Extracted material:
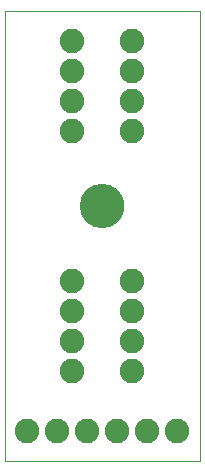
<source format=gbs>
G75*
%MOIN*%
%OFA0B0*%
%FSLAX25Y25*%
%IPPOS*%
%LPD*%
%AMOC8*
5,1,8,0,0,1.08239X$1,22.5*
%
%ADD10C,0.00000*%
%ADD11C,0.14800*%
%ADD12C,0.08200*%
D10*
X0001300Y0001300D02*
X0001300Y0151261D01*
X0066300Y0151300D01*
X0066300Y0001300D01*
X0001300Y0001300D01*
X0026800Y0086300D02*
X0026802Y0086472D01*
X0026808Y0086643D01*
X0026819Y0086815D01*
X0026834Y0086986D01*
X0026853Y0087157D01*
X0026876Y0087327D01*
X0026903Y0087497D01*
X0026935Y0087666D01*
X0026970Y0087834D01*
X0027010Y0088001D01*
X0027054Y0088167D01*
X0027101Y0088332D01*
X0027153Y0088496D01*
X0027209Y0088658D01*
X0027269Y0088819D01*
X0027333Y0088979D01*
X0027401Y0089137D01*
X0027472Y0089293D01*
X0027547Y0089447D01*
X0027627Y0089600D01*
X0027709Y0089750D01*
X0027796Y0089899D01*
X0027886Y0090045D01*
X0027980Y0090189D01*
X0028077Y0090331D01*
X0028178Y0090470D01*
X0028282Y0090607D01*
X0028389Y0090741D01*
X0028500Y0090872D01*
X0028613Y0091001D01*
X0028730Y0091127D01*
X0028850Y0091250D01*
X0028973Y0091370D01*
X0029099Y0091487D01*
X0029228Y0091600D01*
X0029359Y0091711D01*
X0029493Y0091818D01*
X0029630Y0091922D01*
X0029769Y0092023D01*
X0029911Y0092120D01*
X0030055Y0092214D01*
X0030201Y0092304D01*
X0030350Y0092391D01*
X0030500Y0092473D01*
X0030653Y0092553D01*
X0030807Y0092628D01*
X0030963Y0092699D01*
X0031121Y0092767D01*
X0031281Y0092831D01*
X0031442Y0092891D01*
X0031604Y0092947D01*
X0031768Y0092999D01*
X0031933Y0093046D01*
X0032099Y0093090D01*
X0032266Y0093130D01*
X0032434Y0093165D01*
X0032603Y0093197D01*
X0032773Y0093224D01*
X0032943Y0093247D01*
X0033114Y0093266D01*
X0033285Y0093281D01*
X0033457Y0093292D01*
X0033628Y0093298D01*
X0033800Y0093300D01*
X0033972Y0093298D01*
X0034143Y0093292D01*
X0034315Y0093281D01*
X0034486Y0093266D01*
X0034657Y0093247D01*
X0034827Y0093224D01*
X0034997Y0093197D01*
X0035166Y0093165D01*
X0035334Y0093130D01*
X0035501Y0093090D01*
X0035667Y0093046D01*
X0035832Y0092999D01*
X0035996Y0092947D01*
X0036158Y0092891D01*
X0036319Y0092831D01*
X0036479Y0092767D01*
X0036637Y0092699D01*
X0036793Y0092628D01*
X0036947Y0092553D01*
X0037100Y0092473D01*
X0037250Y0092391D01*
X0037399Y0092304D01*
X0037545Y0092214D01*
X0037689Y0092120D01*
X0037831Y0092023D01*
X0037970Y0091922D01*
X0038107Y0091818D01*
X0038241Y0091711D01*
X0038372Y0091600D01*
X0038501Y0091487D01*
X0038627Y0091370D01*
X0038750Y0091250D01*
X0038870Y0091127D01*
X0038987Y0091001D01*
X0039100Y0090872D01*
X0039211Y0090741D01*
X0039318Y0090607D01*
X0039422Y0090470D01*
X0039523Y0090331D01*
X0039620Y0090189D01*
X0039714Y0090045D01*
X0039804Y0089899D01*
X0039891Y0089750D01*
X0039973Y0089600D01*
X0040053Y0089447D01*
X0040128Y0089293D01*
X0040199Y0089137D01*
X0040267Y0088979D01*
X0040331Y0088819D01*
X0040391Y0088658D01*
X0040447Y0088496D01*
X0040499Y0088332D01*
X0040546Y0088167D01*
X0040590Y0088001D01*
X0040630Y0087834D01*
X0040665Y0087666D01*
X0040697Y0087497D01*
X0040724Y0087327D01*
X0040747Y0087157D01*
X0040766Y0086986D01*
X0040781Y0086815D01*
X0040792Y0086643D01*
X0040798Y0086472D01*
X0040800Y0086300D01*
X0040798Y0086128D01*
X0040792Y0085957D01*
X0040781Y0085785D01*
X0040766Y0085614D01*
X0040747Y0085443D01*
X0040724Y0085273D01*
X0040697Y0085103D01*
X0040665Y0084934D01*
X0040630Y0084766D01*
X0040590Y0084599D01*
X0040546Y0084433D01*
X0040499Y0084268D01*
X0040447Y0084104D01*
X0040391Y0083942D01*
X0040331Y0083781D01*
X0040267Y0083621D01*
X0040199Y0083463D01*
X0040128Y0083307D01*
X0040053Y0083153D01*
X0039973Y0083000D01*
X0039891Y0082850D01*
X0039804Y0082701D01*
X0039714Y0082555D01*
X0039620Y0082411D01*
X0039523Y0082269D01*
X0039422Y0082130D01*
X0039318Y0081993D01*
X0039211Y0081859D01*
X0039100Y0081728D01*
X0038987Y0081599D01*
X0038870Y0081473D01*
X0038750Y0081350D01*
X0038627Y0081230D01*
X0038501Y0081113D01*
X0038372Y0081000D01*
X0038241Y0080889D01*
X0038107Y0080782D01*
X0037970Y0080678D01*
X0037831Y0080577D01*
X0037689Y0080480D01*
X0037545Y0080386D01*
X0037399Y0080296D01*
X0037250Y0080209D01*
X0037100Y0080127D01*
X0036947Y0080047D01*
X0036793Y0079972D01*
X0036637Y0079901D01*
X0036479Y0079833D01*
X0036319Y0079769D01*
X0036158Y0079709D01*
X0035996Y0079653D01*
X0035832Y0079601D01*
X0035667Y0079554D01*
X0035501Y0079510D01*
X0035334Y0079470D01*
X0035166Y0079435D01*
X0034997Y0079403D01*
X0034827Y0079376D01*
X0034657Y0079353D01*
X0034486Y0079334D01*
X0034315Y0079319D01*
X0034143Y0079308D01*
X0033972Y0079302D01*
X0033800Y0079300D01*
X0033628Y0079302D01*
X0033457Y0079308D01*
X0033285Y0079319D01*
X0033114Y0079334D01*
X0032943Y0079353D01*
X0032773Y0079376D01*
X0032603Y0079403D01*
X0032434Y0079435D01*
X0032266Y0079470D01*
X0032099Y0079510D01*
X0031933Y0079554D01*
X0031768Y0079601D01*
X0031604Y0079653D01*
X0031442Y0079709D01*
X0031281Y0079769D01*
X0031121Y0079833D01*
X0030963Y0079901D01*
X0030807Y0079972D01*
X0030653Y0080047D01*
X0030500Y0080127D01*
X0030350Y0080209D01*
X0030201Y0080296D01*
X0030055Y0080386D01*
X0029911Y0080480D01*
X0029769Y0080577D01*
X0029630Y0080678D01*
X0029493Y0080782D01*
X0029359Y0080889D01*
X0029228Y0081000D01*
X0029099Y0081113D01*
X0028973Y0081230D01*
X0028850Y0081350D01*
X0028730Y0081473D01*
X0028613Y0081599D01*
X0028500Y0081728D01*
X0028389Y0081859D01*
X0028282Y0081993D01*
X0028178Y0082130D01*
X0028077Y0082269D01*
X0027980Y0082411D01*
X0027886Y0082555D01*
X0027796Y0082701D01*
X0027709Y0082850D01*
X0027627Y0083000D01*
X0027547Y0083153D01*
X0027472Y0083307D01*
X0027401Y0083463D01*
X0027333Y0083621D01*
X0027269Y0083781D01*
X0027209Y0083942D01*
X0027153Y0084104D01*
X0027101Y0084268D01*
X0027054Y0084433D01*
X0027010Y0084599D01*
X0026970Y0084766D01*
X0026935Y0084934D01*
X0026903Y0085103D01*
X0026876Y0085273D01*
X0026853Y0085443D01*
X0026834Y0085614D01*
X0026819Y0085785D01*
X0026808Y0085957D01*
X0026802Y0086128D01*
X0026800Y0086300D01*
D11*
X0033800Y0086300D03*
D12*
X0023800Y0061300D03*
X0023800Y0051300D03*
X0023800Y0041300D03*
X0023800Y0031300D03*
X0018800Y0011300D03*
X0008800Y0011300D03*
X0028800Y0011300D03*
X0038800Y0011300D03*
X0043800Y0031300D03*
X0043800Y0041300D03*
X0043800Y0051300D03*
X0043800Y0061300D03*
X0043800Y0111300D03*
X0043800Y0121300D03*
X0043800Y0131300D03*
X0043800Y0141300D03*
X0023800Y0141300D03*
X0023800Y0131300D03*
X0023800Y0121300D03*
X0023800Y0111300D03*
X0048800Y0011300D03*
X0058800Y0011300D03*
M02*

</source>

Exercise aim:
Write down exactly the span of lines above from the one containing "X0038987Y0091001D01*" to the one containing "X0040630Y0087834D01*", both ends included.

Answer for this exercise:
X0038987Y0091001D01*
X0039100Y0090872D01*
X0039211Y0090741D01*
X0039318Y0090607D01*
X0039422Y0090470D01*
X0039523Y0090331D01*
X0039620Y0090189D01*
X0039714Y0090045D01*
X0039804Y0089899D01*
X0039891Y0089750D01*
X0039973Y0089600D01*
X0040053Y0089447D01*
X0040128Y0089293D01*
X0040199Y0089137D01*
X0040267Y0088979D01*
X0040331Y0088819D01*
X0040391Y0088658D01*
X0040447Y0088496D01*
X0040499Y0088332D01*
X0040546Y0088167D01*
X0040590Y0088001D01*
X0040630Y0087834D01*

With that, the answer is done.